[Stored records]

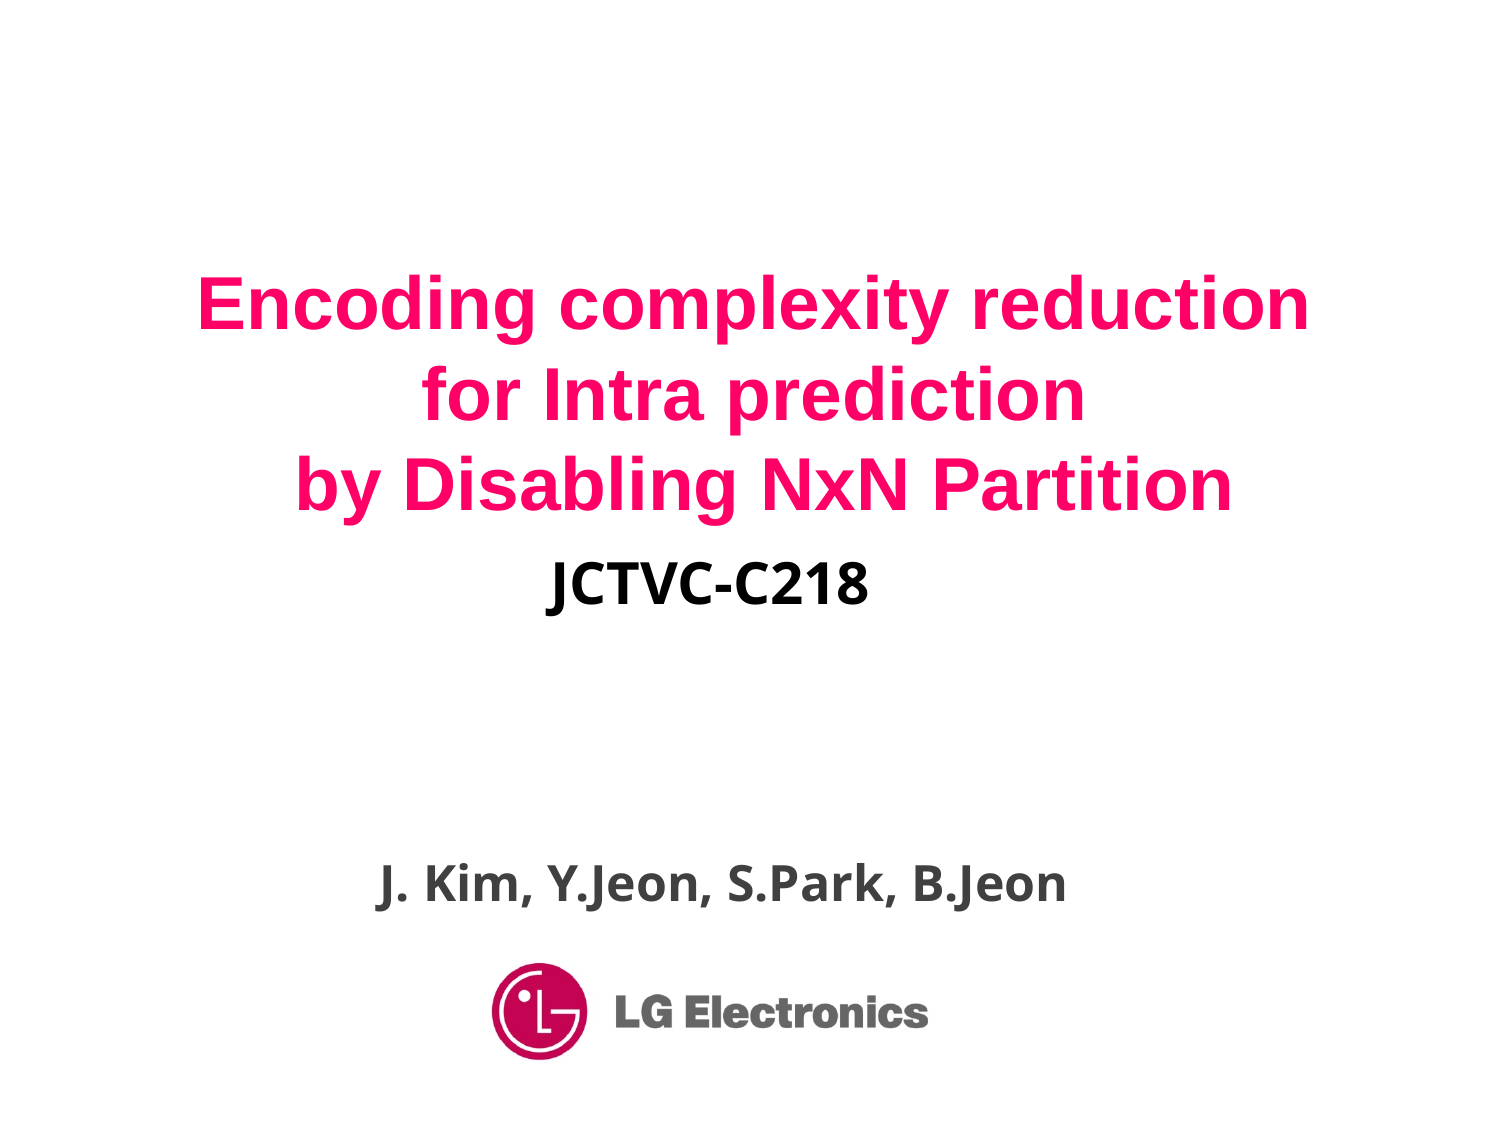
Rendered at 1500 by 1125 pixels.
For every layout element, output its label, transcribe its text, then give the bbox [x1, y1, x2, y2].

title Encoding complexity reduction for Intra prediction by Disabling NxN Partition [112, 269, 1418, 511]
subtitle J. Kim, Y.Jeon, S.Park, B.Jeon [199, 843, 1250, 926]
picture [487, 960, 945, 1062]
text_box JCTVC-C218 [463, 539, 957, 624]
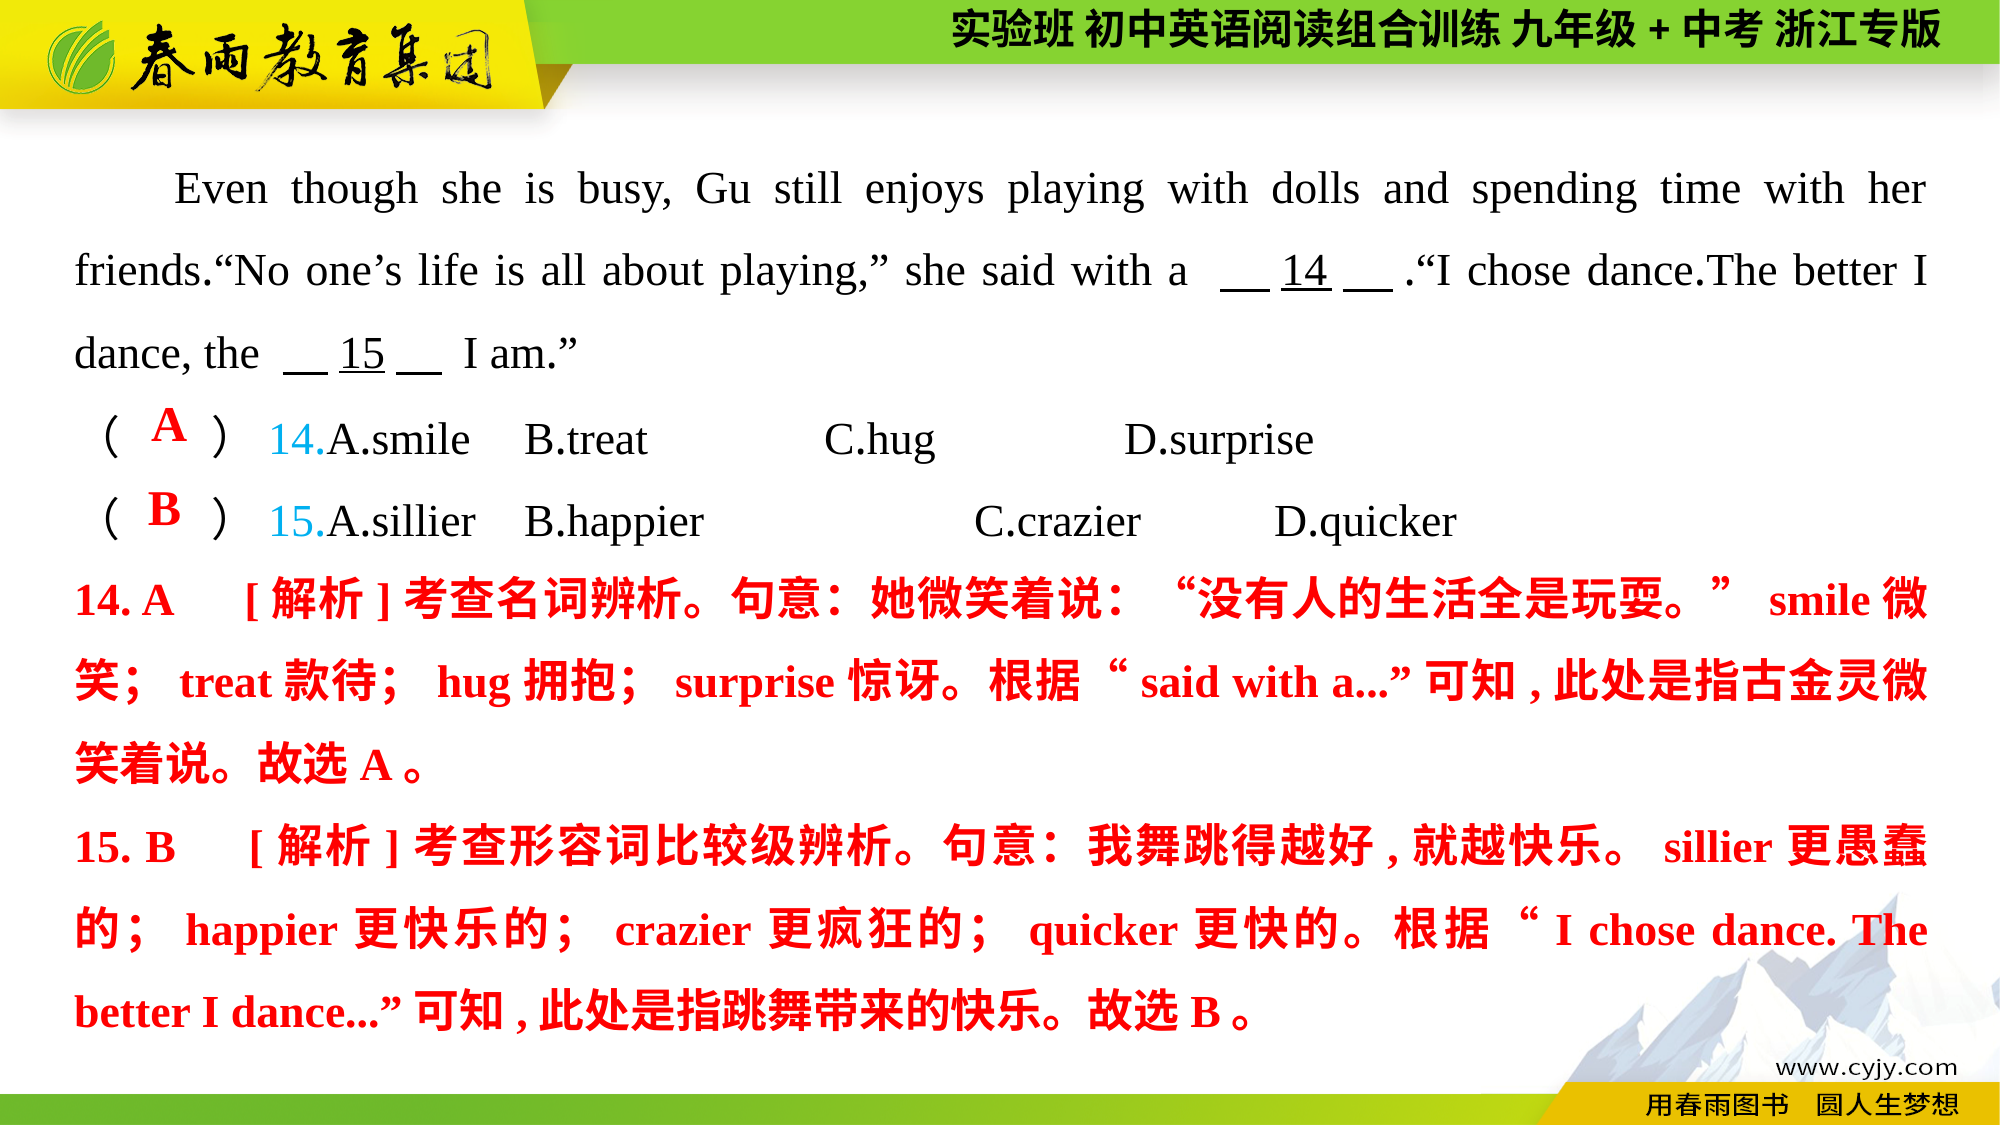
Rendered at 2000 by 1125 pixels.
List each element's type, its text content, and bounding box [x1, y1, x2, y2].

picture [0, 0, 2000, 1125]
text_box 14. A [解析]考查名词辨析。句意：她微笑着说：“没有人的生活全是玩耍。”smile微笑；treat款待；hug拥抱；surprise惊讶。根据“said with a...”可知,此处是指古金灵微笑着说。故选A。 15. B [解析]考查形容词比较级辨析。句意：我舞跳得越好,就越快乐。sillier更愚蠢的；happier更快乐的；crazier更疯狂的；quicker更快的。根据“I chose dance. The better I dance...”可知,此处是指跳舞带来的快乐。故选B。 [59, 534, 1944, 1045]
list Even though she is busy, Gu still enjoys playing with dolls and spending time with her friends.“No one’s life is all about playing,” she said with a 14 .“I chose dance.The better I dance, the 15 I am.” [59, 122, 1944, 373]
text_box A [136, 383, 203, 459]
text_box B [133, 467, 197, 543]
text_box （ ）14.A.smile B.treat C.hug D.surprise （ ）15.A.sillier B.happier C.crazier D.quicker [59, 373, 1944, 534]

### Assignment
Apart from the pictures, return every entry above exactly as given.

### Result of the exercise
Rendered at 1500 by 1125 pixels.
For every layout element, output its label, transcribe its text, then give the bbox [x1, y1, x2, y2].

title Encoding complexity reduction for Intra prediction by Disabling NxN Partition [112, 269, 1418, 511]
subtitle J. Kim, Y.Jeon, S.Park, B.Jeon [199, 843, 1250, 926]
picture [487, 960, 945, 1062]
text_box JCTVC-C218 [463, 539, 957, 624]
Rendered at 2000 by 1125 pixels.
List each element's type, its text content, and bounding box [x1, y1, x2, y2].

picture [0, 0, 2000, 1125]
text_box 14. A [解析]考查名词辨析。句意：她微笑着说：“没有人的生活全是玩耍。”smile微笑；treat款待；hug拥抱；surprise惊讶。根据“said with a...”可知,此处是指古金灵微笑着说。故选A。 15. B [解析]考查形容词比较级辨析。句意：我舞跳得越好,就越快乐。sillier更愚蠢的；happier更快乐的；crazier更疯狂的；quicker更快的。根据“I chose dance. The better I dance...”可知,此处是指跳舞带来的快乐。故选B。 [59, 534, 1944, 1045]
list Even though she is busy, Gu still enjoys playing with dolls and spending time with her friends.“No one’s life is all about playing,” she said with a 14 .“I chose dance.The better I dance, the 15 I am.” [59, 122, 1944, 373]
text_box A [136, 383, 203, 459]
text_box B [133, 467, 197, 543]
text_box （ ）14.A.smile B.treat C.hug D.surprise （ ）15.A.sillier B.happier C.crazier D.quicker [59, 373, 1944, 534]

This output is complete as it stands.